■ **Task**
The listing below should be printed again word for word, without any images.

*** Opening of Raw data ***

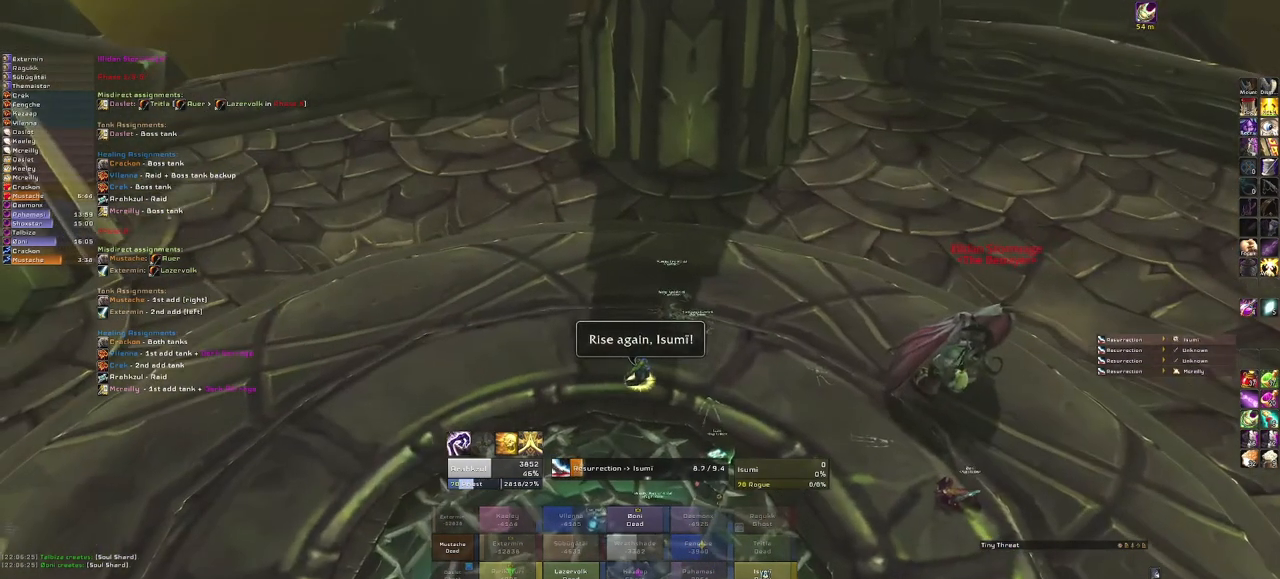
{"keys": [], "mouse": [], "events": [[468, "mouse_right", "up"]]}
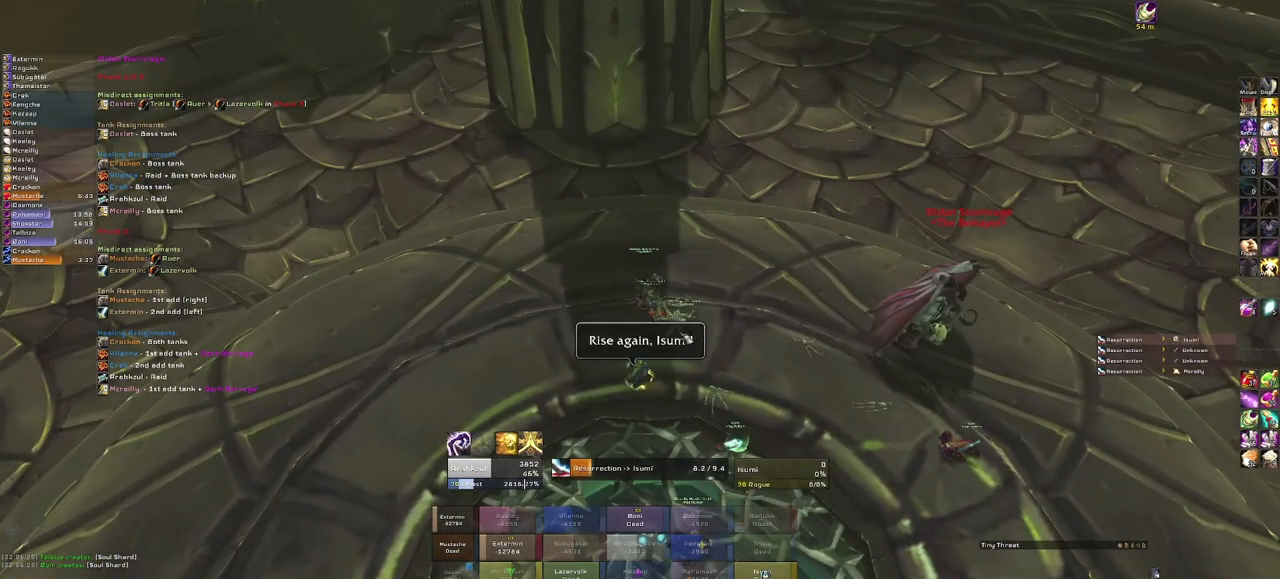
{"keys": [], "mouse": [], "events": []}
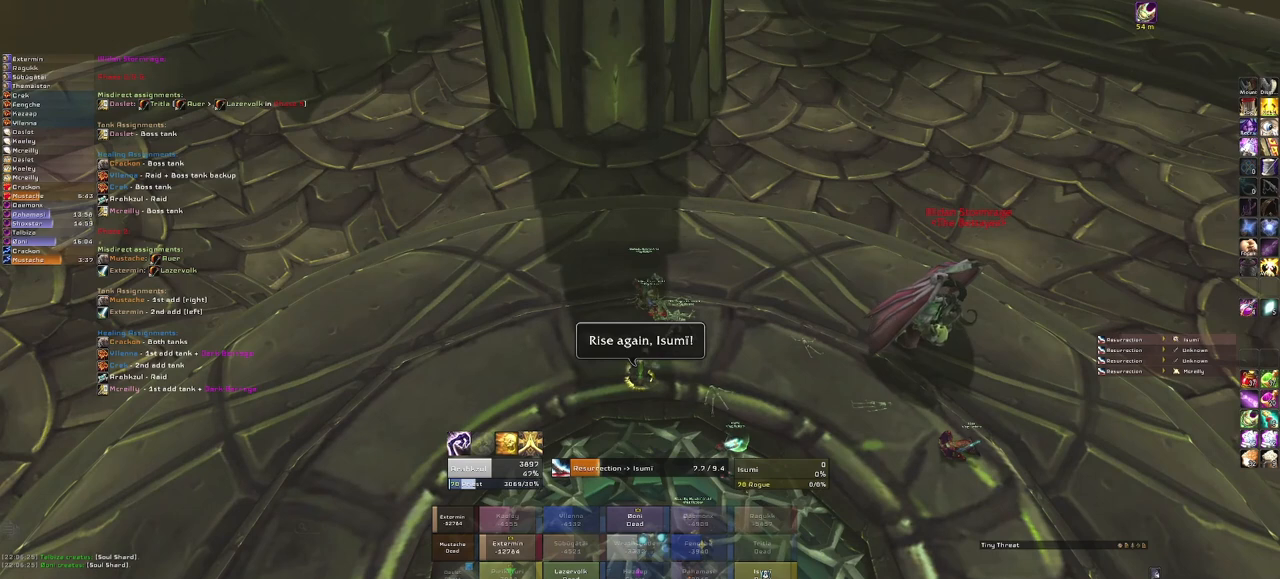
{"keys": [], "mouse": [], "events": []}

*** Close of Raw data ***

■ **Reply**
{"keys": [], "mouse": [], "events": [[468, "mouse_right", "up"]]}
{"keys": [], "mouse": [], "events": []}
{"keys": [], "mouse": [], "events": []}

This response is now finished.